■ Extract

*** Block opens ***

ORNL Cluster

ORNL Cluster Help

by Jon Tischler

Connecting to remote server
The main dialog.
Starting a job.
Setting the reconstruction parameters.
Set files for 2D data
Setting the peak search parameters.
Setting the indexing parameters.
View the queue on server
Starting and stopping the remote server.

Connect to the Server

The first thing that you will need to do is to connect to the server, otherwise you are just talking to yourself. So go to the 'Server' menu and select one of the listed servers. You will probably want hpcs34, but if you are running the server on your own computer, then you can choose localhost.

Note, you can quit this program at any time and restart & reconnect to the server without affecting any jobs executing on the server in any way.

What is the server doing now?

At the top of the main dialog, the status of the server will be shown. Red means no connection, green means the server is idle, and blue means that the server is busy.

If the server is running (blue), then you can see what is happening by selecting "Server → View Queue on Server". This will put up a window showing what is happening. If nothing is running, then this menu item is disabled.


Setting Up a Job

To actually do some computations you have to provide all sorts of information to let the server know what to do and how to do it. There are various ways to provide this information.

  • The simplest way to set all input parameters is to open a local xml file (on your computer) that has all of the input parameters already in it. To do this go to the menu "File → Open", and select the desired xml file. Later on I will explain how to create such a file.
  • Another easy way to get the required input information is to ask the server. If you go to the menu item "Server → Get All Values from Server", or push the "Get←Server" button, all of the input parameters currently set in the server will be downloaded into this client program.
  • The normal way to provide the required information is by fillng out all of the dialogs. Since this is more time consuming, I suggest first using one of the two previous methods (file or download) to preset everything to reasonable values. Then proceed through all of the dialogs until all parameters are set.
  • When all values are entered and set to your satisfaction and Validated, you can save these settings to an xml file by the menu item "File" → "Save As...". This saved file can then be read in at a later date to either re-do the same calculation or one only slightly different.

  • Main Dialog


    2D/3D button
    3D means there is a wire scan and so a reconstruction should be done. If no reconstruction (no wire scan), then choose 2D.
    Wait for files
    This causes the analysis to analyze the data as it is taken. This is useful when you start the analysis before the measurement is finished. If the data have already been taken, do not check this box. For example, do not check the box if you are re-analyzing old data.
    Index Images
    Causes the images (either reconstructed or not) to be indexed. This needs to be checked if you want to know the orientation of a Laue pattern. If you do not have Laue pictures that can be oriented, then do not check. Usually you will check this box for white images. For monochormatic (or energy scans) you should probably not check this box.

*** Block closes ***

■ Task directions
Please write out everything from "Set files for" down to "can choose localhost." in the ORNL Cluster help page again, substituting "peak fitting" for "peak search".

■ Record excerpts
*** Block opens ***

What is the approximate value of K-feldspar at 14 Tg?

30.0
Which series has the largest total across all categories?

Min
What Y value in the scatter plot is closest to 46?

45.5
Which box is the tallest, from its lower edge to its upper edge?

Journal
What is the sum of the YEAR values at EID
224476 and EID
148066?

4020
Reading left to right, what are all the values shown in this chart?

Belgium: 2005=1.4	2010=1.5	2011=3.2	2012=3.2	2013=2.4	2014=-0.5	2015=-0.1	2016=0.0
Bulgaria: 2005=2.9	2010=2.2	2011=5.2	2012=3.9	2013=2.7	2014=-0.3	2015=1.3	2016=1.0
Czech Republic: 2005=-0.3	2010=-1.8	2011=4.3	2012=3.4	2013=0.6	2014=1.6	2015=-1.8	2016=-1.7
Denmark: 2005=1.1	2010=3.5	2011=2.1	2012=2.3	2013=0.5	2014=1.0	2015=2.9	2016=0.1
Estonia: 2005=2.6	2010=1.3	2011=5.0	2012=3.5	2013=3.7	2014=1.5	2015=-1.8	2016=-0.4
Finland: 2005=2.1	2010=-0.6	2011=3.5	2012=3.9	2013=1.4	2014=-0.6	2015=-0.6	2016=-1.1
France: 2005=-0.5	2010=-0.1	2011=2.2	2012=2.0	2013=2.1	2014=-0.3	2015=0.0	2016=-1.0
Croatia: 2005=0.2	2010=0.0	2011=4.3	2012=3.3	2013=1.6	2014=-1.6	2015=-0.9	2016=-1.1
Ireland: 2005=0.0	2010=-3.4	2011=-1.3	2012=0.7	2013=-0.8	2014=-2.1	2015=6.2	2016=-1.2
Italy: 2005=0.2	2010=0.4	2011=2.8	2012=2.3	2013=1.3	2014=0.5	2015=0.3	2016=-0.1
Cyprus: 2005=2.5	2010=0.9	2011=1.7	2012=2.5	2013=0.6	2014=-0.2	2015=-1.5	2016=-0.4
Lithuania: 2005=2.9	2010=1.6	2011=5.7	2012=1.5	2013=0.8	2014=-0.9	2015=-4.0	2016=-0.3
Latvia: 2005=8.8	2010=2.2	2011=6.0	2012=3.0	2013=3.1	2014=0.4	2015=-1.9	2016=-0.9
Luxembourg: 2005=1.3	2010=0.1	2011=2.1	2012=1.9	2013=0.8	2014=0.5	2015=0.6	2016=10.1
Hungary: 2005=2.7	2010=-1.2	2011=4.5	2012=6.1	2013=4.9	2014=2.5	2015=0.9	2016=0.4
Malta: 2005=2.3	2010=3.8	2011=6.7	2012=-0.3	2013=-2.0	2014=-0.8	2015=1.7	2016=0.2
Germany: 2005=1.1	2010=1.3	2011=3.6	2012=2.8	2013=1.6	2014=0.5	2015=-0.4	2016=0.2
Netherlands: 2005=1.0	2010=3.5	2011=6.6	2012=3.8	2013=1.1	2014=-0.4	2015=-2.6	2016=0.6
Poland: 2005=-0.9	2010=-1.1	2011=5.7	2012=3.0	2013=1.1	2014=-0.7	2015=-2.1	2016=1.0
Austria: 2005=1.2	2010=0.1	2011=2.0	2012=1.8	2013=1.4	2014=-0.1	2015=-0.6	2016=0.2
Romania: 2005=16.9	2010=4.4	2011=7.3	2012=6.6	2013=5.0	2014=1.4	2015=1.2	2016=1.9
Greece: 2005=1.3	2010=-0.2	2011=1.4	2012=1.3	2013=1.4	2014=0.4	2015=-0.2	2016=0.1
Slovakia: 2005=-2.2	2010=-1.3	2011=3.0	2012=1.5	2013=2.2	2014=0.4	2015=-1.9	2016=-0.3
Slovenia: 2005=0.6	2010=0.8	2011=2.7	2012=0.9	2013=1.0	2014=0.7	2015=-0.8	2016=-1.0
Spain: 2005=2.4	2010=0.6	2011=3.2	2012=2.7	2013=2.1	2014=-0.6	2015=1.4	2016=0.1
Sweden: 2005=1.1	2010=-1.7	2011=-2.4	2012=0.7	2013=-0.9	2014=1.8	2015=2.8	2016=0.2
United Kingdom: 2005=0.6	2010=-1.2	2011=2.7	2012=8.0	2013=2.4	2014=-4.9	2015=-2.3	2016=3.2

*** Block closes ***

■ Exercise solution
Set files for 2D data
Setting the peak fitting parameters.
Setting the indexing parameters.
View the queue on server
Starting and stopping the remote server.

Connect to the Server

The first thing that you will need to do is to connect to the server, otherwise you are just talking to yourself. So go to the 'Server' menu and select one of the listed servers. You will probably want hpcs34, but if you are running the server on your own computer, then you can choose localhost.